Lammas, the first harvest of the year, is the “loaf mass” because it marks the wheat harvest. The festival’s counterpart, Beltane at the beginning of summer, the planting of the crops and the marriage of the god and goddess, is full of promise and joy. Lammas is bounty and joy, but melancholy too, as the god begins to prepare for his yearly sacrifice and death, and the goddess begins to remember her anger over the loss of her daughters.
In modern patriarchal theology we think of lightning as a phallic manifestation, but I like to think of August storms as the fury and despair of the goddess who cannot save the earth her daughters from their imminent death, year after year after year. She brings us daily bounty, more than we can use, as both fruited gift and fruitless bribe. It means the downward slope towards the frozen midwinter is beginning.
Lammas Salad
10 Golden beets, blanched and sliced thin
3 small beets, blanched and sliced thin
1 cucumber, seeded and sliced
1 green pepper, sliced very thin
1-2 ears of corn, nibletted and blanched
3 apricots, diced
1 mildly hot pepper, seeded and diced (this year I used Beaver Dams, but I’ve also used Shishito)

## Required tasks
A – In the Lammas text, why is Lammas called the "loaf mass"?
B – Carry on the Lammas text from its last line.
You will not need the data for this work.

## Recorded information
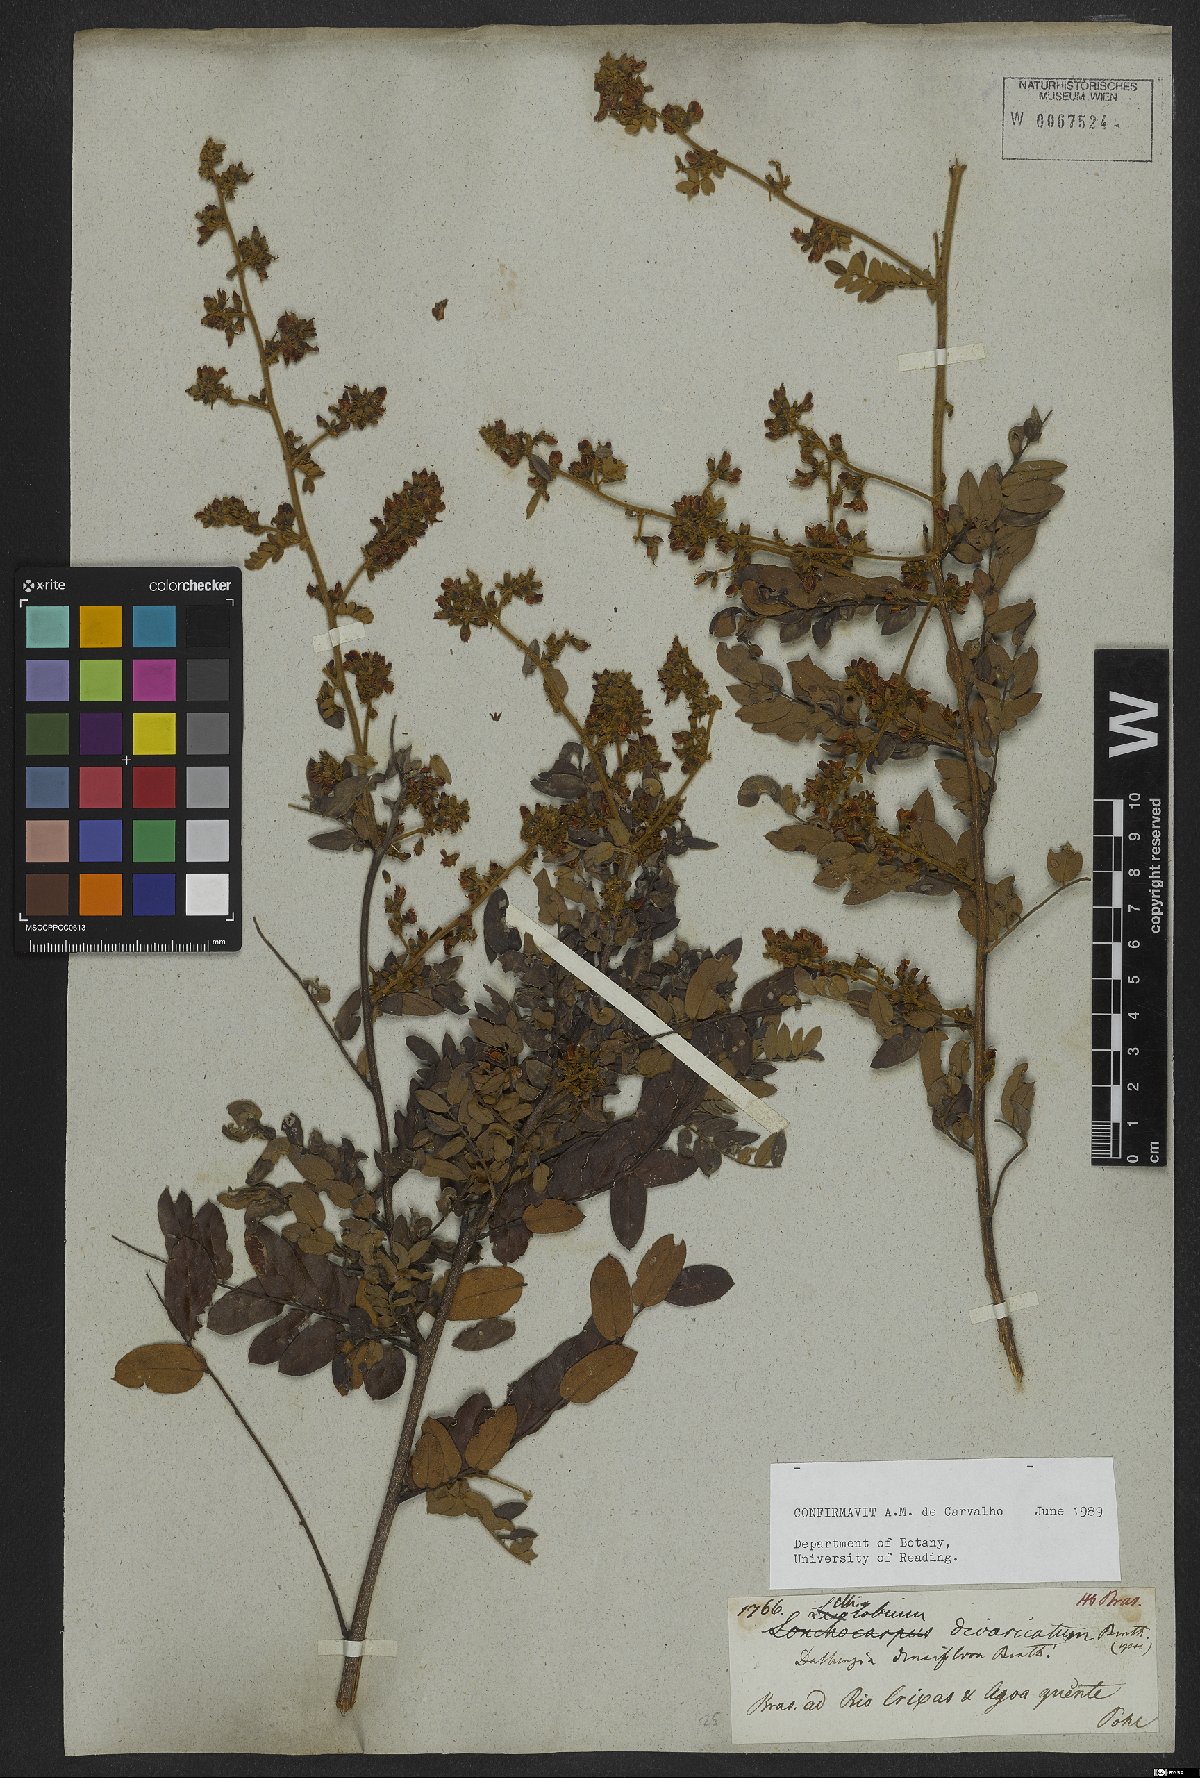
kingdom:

## Results of the tasks
A – Because it marks the wheat harvest.

B –
Macerate (i.e. soak) the cucumber in a couple tablespoons of honey and salt for 1-2 hours. Macerate the apricots and shishito peppers in cider vinegar for 1-2 hours. Drain and rinse just before mixing up the salad. To blanch the beets, trim the roots and stems (peeling optional), and drop them into actively boiling water for no more than 5 minutes. Allow to cool, then slice. To blanch the corn, slice the niblets from the cob, and drop them into actively boiling water; leave until the color deepens (a couple/few minutes at most).
Mix everything together with a couple of tablespoons of mayonnaise. (Make it yourself.)
I like this as a side with crab cakes.